Think like a billionaire

McClatchy-Tribune Information Services

June 5, 2017

To become a huge success, you might decide to blaze your own trail. But hacking through the jungle of life can leave you bruised and battered by the time you finally reach your destination.

Walking in the footsteps of those who succeeded before you makes for an easier journey all around. The world’s most successful people — with some of the largest net-worth totals, as calculated by Forbes — credit some key traits for getting them to where they are today. Absorb their lessons, and maybe you’ll become a billionaire.


The former queen of daytime television doesn’t let her $2.9 billion net worth go to her head. Despite her abundant success, Winfrey remains grateful. In fact, Winfrey has kept a gratitude journal for many years.

"I know for sure that appreciating whatever shows up for you in life changes your personal vibration," she wrote in the November 2012 issue of O, The Oprah Magazine. "You radiate and generate more goodness for yourself when you’re aware of all you have and not focusing on your have-nots."


Warren Buffett — the second-richest man in America behind Bill Gates — built his $73.6 billion net worth by simply taking his time. Not a fan of trendy stocks or knee-jerk reactions to market fluctuations, Buffett has a "set it and forget it" investing philosophy that requires patience and a determination to avoid falling for investing myths.

On the "Dan Patrick Show," Buffett said trying to get rich quick is one of the biggest money mistakes people can make. "It’s pretty easy to get well-to-do slowly," he said. "But it’s not easy to get rich quick."


The richest man in the world is among the most charitable — and humble. Bill Gates and his wife, Melinda, have devoted their money and time to improving the lives of the world’s poorest people.
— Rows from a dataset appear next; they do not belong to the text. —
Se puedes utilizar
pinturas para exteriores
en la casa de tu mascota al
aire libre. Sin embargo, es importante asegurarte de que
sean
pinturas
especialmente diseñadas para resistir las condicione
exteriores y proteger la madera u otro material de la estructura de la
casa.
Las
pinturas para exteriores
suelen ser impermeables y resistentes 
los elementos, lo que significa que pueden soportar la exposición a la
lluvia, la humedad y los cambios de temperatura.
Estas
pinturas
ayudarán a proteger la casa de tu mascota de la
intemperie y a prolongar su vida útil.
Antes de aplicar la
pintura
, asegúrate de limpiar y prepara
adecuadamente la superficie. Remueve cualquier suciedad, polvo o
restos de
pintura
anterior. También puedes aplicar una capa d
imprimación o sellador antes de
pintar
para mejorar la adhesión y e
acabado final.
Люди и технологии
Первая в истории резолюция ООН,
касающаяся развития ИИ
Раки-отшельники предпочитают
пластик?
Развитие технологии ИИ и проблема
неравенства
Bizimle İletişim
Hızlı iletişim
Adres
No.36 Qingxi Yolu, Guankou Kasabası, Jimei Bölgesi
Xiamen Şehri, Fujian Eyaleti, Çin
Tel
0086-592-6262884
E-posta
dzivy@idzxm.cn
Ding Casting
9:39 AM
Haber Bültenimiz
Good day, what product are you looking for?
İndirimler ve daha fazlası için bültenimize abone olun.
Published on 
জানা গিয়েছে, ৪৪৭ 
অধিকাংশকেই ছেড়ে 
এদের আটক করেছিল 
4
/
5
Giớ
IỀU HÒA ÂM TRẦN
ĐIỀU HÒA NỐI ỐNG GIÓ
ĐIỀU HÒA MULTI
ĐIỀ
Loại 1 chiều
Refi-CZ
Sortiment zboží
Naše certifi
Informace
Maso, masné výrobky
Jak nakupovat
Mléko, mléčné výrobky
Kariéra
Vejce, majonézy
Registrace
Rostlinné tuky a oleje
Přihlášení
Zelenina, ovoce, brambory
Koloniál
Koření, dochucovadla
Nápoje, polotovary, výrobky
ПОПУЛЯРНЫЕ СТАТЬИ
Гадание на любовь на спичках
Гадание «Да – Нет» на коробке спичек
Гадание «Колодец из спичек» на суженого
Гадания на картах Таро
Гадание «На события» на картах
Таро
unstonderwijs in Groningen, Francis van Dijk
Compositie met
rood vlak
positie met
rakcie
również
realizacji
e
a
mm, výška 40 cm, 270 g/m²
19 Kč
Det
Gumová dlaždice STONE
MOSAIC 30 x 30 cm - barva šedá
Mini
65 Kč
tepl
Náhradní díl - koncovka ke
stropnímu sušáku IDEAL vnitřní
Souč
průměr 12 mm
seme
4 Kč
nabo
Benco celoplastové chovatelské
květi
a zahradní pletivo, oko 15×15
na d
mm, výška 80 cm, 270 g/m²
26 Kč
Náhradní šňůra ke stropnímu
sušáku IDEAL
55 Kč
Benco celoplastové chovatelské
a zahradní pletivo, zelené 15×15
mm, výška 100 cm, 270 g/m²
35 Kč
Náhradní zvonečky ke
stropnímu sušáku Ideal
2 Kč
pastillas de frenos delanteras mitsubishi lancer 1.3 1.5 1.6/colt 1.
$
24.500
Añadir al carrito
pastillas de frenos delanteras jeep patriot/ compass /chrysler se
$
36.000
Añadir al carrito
But despite his generous donations, Gates recognizes that others are making contributions that he says are more meaningful.

"I’m not giving up food, or vacation, or a trip to the movies" to give charitably, Gates said in a video interview for Reddit. "I essentially sacrifice nothing that I want, and there are people who are out in the field and they’re giving more … they’re the biggest philanthropists."


Larry Ellison, the billionaire founder of Oracle Corp., says his inquisitive nature is responsible for his success.

"The most important aspect of my personality, as far as determining my success goes, has been my questioning conventional wisdom, doubting experts and questioning authority," Ellison once said. "While that can be very painful in your relationships with your parents and teachers, it’s enormously useful in life."


Amazon founder Jeff Bezos once said his willingness to fail makes him a successful innovator, which is a brave admission from the founder of one of the world’s most forward-thinking companies. If you want to succeed, you must be willing to fail.

"Without a willingness to fail, you cannot innovate because most innovations won’t work," said Bezos, according to GeekWire. He also added, "But for the big innovation, you have to be willing to fail. Every startup company faces that."